Page-level text extractions

________________________

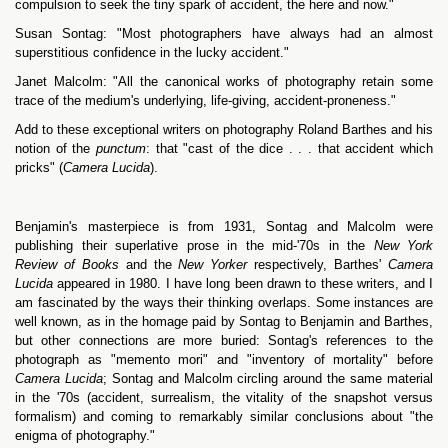
compulsion to seek the tiny spark of accident, the here and now."
Susan Sontag: "Most photographers have always had an almost
superstitious confidence in the lucky accident."
Janet Malcolm: "All the canonical works of photography retain some
trace of the medium's underlying, life-giving, accident-proneness."
Add to these exceptional writers on photography Roland Barthes and his
notion of the
punctum
: that "cast of the dice . . . that accident which
pricks" (
Camera Lucida
).
Benjamin's masterpiece is from 1931, Sontag and Malcolm were
publishing their superlative prose in the mid-'70s in the
New York
Review of Books
and the
New Yorker
respectively, Barthes'
Camera
Lucida
appeared in 1980. I have long been drawn to these writers, and I
am fascinated by the ways their thinking overlaps. Some instances are
well known, as in the homage paid by Sontag to Benjamin and Barthes,
but other connections are more buried: Sontag's references to the
photograph as "memento mori" and "inventory of mortality" before
Camera Lucida
; Sontag and Malcolm circling around the same material
in the '70s (accident, surrealism, the vitality of the snapshot versus
formalism) and coming to remarkably similar conclusions about "the
enigma of photography."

________________________

▶ [Your assignment] From the line holding "superstitious confidence in" to the last line of the records, quote each line exactly and add nothing.

▶ [Task result]
superstitious confidence in the lucky accident."
Janet Malcolm: "All the canonical works of photography retain some
trace of the medium's underlying, life-giving, accident-proneness."
Add to these exceptional writers on photography Roland Barthes and his
notion of the
punctum
: that "cast of the dice . . . that accident which
pricks" (
Camera Lucida
).
Benjamin's masterpiece is from 1931, Sontag and Malcolm were
publishing their superlative prose in the mid-'70s in the
New York
Review of Books
and the
New Yorker
respectively, Barthes'
Camera
Lucida
appeared in 1980. I have long been drawn to these writers, and I
am fascinated by the ways their thinking overlaps. Some instances are
well known, as in the homage paid by Sontag to Benjamin and Barthes,
but other connections are more buried: Sontag's references to the
photograph as "memento mori" and "inventory of mortality" before
Camera Lucida
; Sontag and Malcolm circling around the same material
in the '70s (accident, surrealism, the vitality of the snapshot versus
formalism) and coming to remarkably similar conclusions about "the
enigma of photography."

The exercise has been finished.